Short Text Similarity: Edit Distance Algorithm and Its Applications

Recently, because I was doing similarity comparison of short text strings, I revisited the edit distance algorithm and its application.

1. Concept:

Edit distance , also known as Levenshtein distance , refers to the minimum number of editing operations required to convert one string into another between two strings.

Permissible editing operations include replacing one character with another, inserting a character, and deleting a character.

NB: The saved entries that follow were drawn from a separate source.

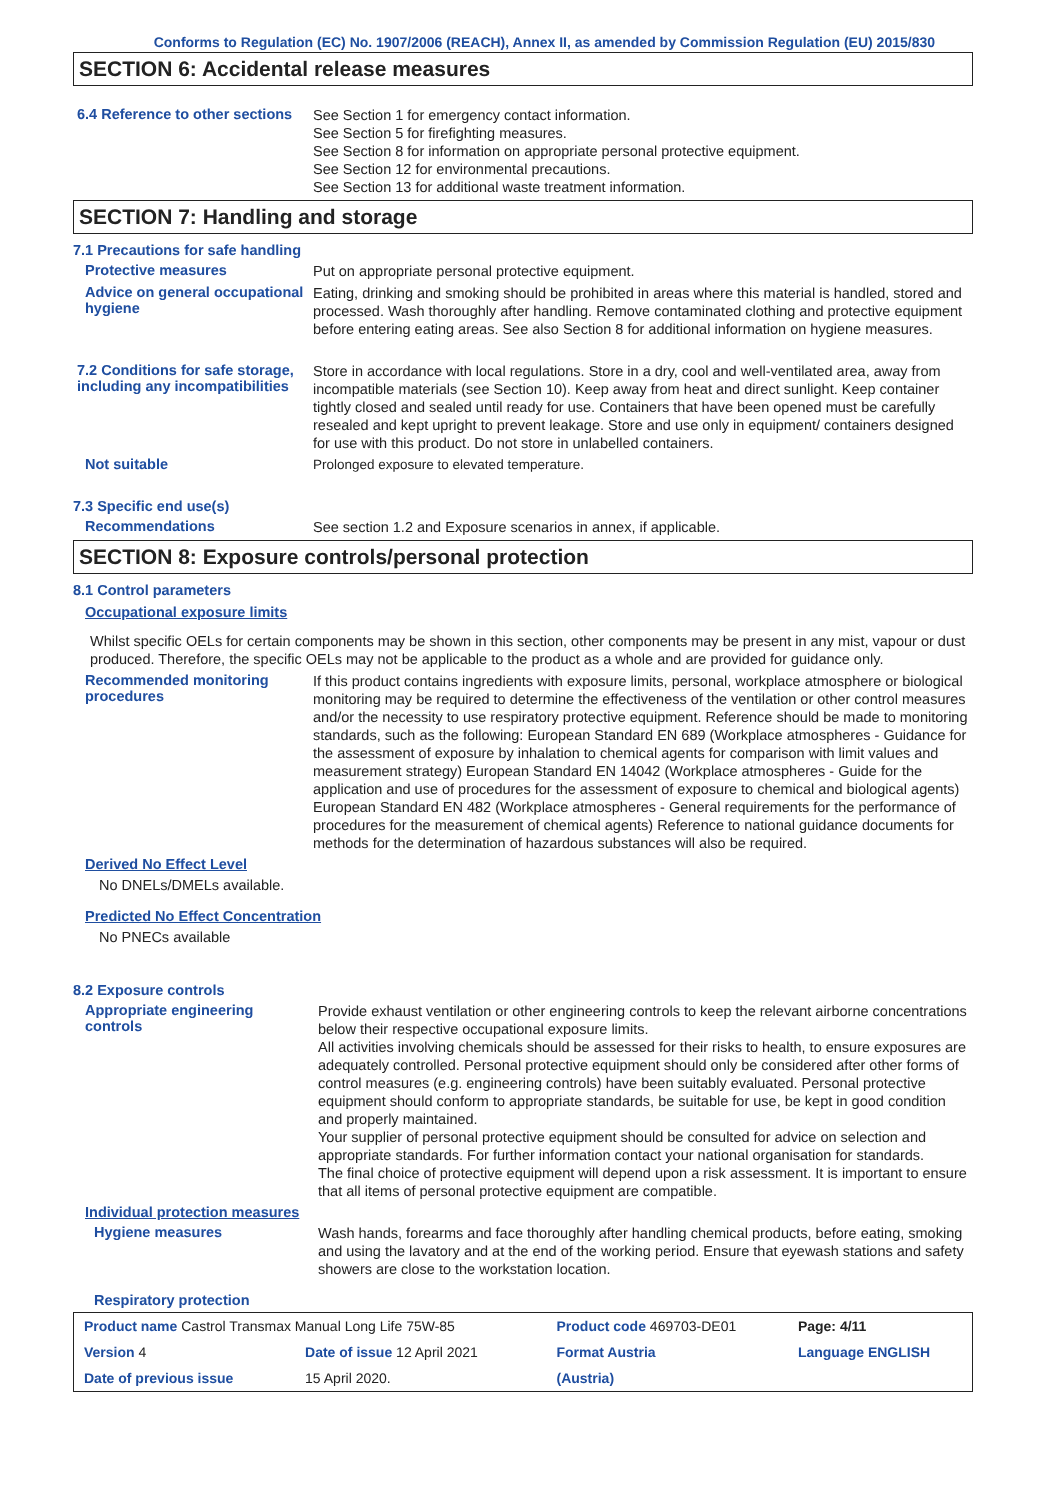Conforms to Regulation (EC) No. 1907/2006 (REACH), Annex II, as amended by Commission Regulation (EU) 2015/830
SECTION 6: Accidental release measures
6.4 Reference to other sections
See Section 1 for emergency contact information.
See Section 5 for firefighting measures.
See Section 8 for information on appropriate personal protective equipment.
See Section 12 for environmental precautions.
See Section 13 for additional waste treatment information.
SECTION 7: Handling and storage
7.1 Precautions for safe handling
Protective measures
Put on appropriate personal protective equipment.
Advice on general occupational hygiene
Eating, drinking and smoking should be prohibited in areas where this material is handled, stored and processed. Wash thoroughly after handling. Remove contaminated clothing and protective equipment before entering eating areas. See also Section 8 for additional information on hygiene measures.
7.2 Conditions for safe storage, including any incompatibilities
Store in accordance with local regulations. Store in a dry, cool and well-ventilated area, away from incompatible materials (see Section 10). Keep away from heat and direct sunlight. Keep container tightly closed and sealed until ready for use. Containers that have been opened must be carefully resealed and kept upright to prevent leakage. Store and use only in equipment/ containers designed for use with this product. Do not store in unlabelled containers.
Not suitable
Prolonged exposure to elevated temperature.
7.3 Specific end use(s)
Recommendations
See section 1.2 and Exposure scenarios in annex, if applicable.
SECTION 8: Exposure controls/personal protection
8.1 Control parameters
Occupational exposure limits
Whilst specific OELs for certain components may be shown in this section, other components may be present in any mist, vapour or dust produced. Therefore, the specific OELs may not be applicable to the product as a whole and are provided for guidance only.
Recommended monitoring procedures
If this product contains ingredients with exposure limits, personal, workplace atmosphere or biological monitoring may be required to determine the effectiveness of the ventilation or other control measures and/or the necessity to use respiratory protective equipment. Reference should be made to monitoring standards, such as the following: European Standard EN 689 (Workplace atmospheres - Guidance for the assessment of exposure by inhalation to chemical agents for comparison with limit values and measurement strategy) European Standard EN 14042 (Workplace atmospheres - Guide for the application and use of procedures for the assessment of exposure to chemical and biological agents) European Standard EN 482 (Workplace atmospheres - General requirements for the performance of procedures for the measurement of chemical agents) Reference to national guidance documents for methods for the determination of hazardous substances will also be required.
Derived No Effect Level
No DNELs/DMELs available.
Predicted No Effect Concentration
No PNECs available
8.2 Exposure controls
Appropriate engineering controls
Provide exhaust ventilation or other engineering controls to keep the relevant airborne concentrations below their respective occupational exposure limits.
All activities involving chemicals should be assessed for their risks to health, to ensure exposures are adequately controlled. Personal protective equipment should only be considered after other forms of control measures (e.g. engineering controls) have been suitably evaluated. Personal protective equipment should conform to appropriate standards, be suitable for use, be kept in good condition and properly maintained.
Your supplier of personal protective equipment should be consulted for advice on selection and appropriate standards. For further information contact your national organisation for standards.
The final choice of protective equipment will depend upon a risk assessment. It is important to ensure that all items of personal protective equipment are compatible.
Individual protection measures
Hygiene measures
Wash hands, forearms and face thoroughly after handling chemical products, before eating, smoking and using the lavatory and at the end of the working period. Ensure that eyewash stations and safety showers are close to the workstation location.
Respiratory protection
| Product name Castrol Transmax Manual Long Life 75W-85 | | | Product code 469703-DE01 | Page: 4/11 |
| Version 4 | Date of issue 12 April 2021 | | Format Austria | Language ENGLISH |
| Date of previous issue | | 15 April 2020. | (Austria) | |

For example, convert the word kitten into sitting:

  1. kitten(k→s)
  2. then (e→i)
  3. sittin(+g)
  4. sitting

Russian scientist Vladimir Levenshtein proposed this concept in 1965.

2. Algorithm:

Question: Find out the edit distance of a string, that is, how many steps are required to convert a string s1 into a programming string s2. There are three operations, adding a character, deleting a character, and modifying a character

Analysis: First define such a function (matrix) - d(i, j), which represents the edit distance from the substring of length i in the first string to the substring of length j in the second string.

Algorithm process:

  1. A length of str1 or str2 of 0 returns the length of the other string. if(str1. length==0) return str2. length; if(str2. length==0) return str1. length;
  2. Initialize the matrix d of (n+1)*(m+1), and let the values ​​of the first row and column increase from 0;
  3. Scan two strings (n*m level), if: str1[i] == str2[j], record it with temp, which is 0. Otherwise temp is recorded as 1. Then assign the minimum value of d[i-1,j]+1, d[i,j-1]+1, d[i-1,j-1]+temp in the matrix d[i,j] ;
  4. After scanning, the last value d[n][m] of the returned matrix is ​​their distance.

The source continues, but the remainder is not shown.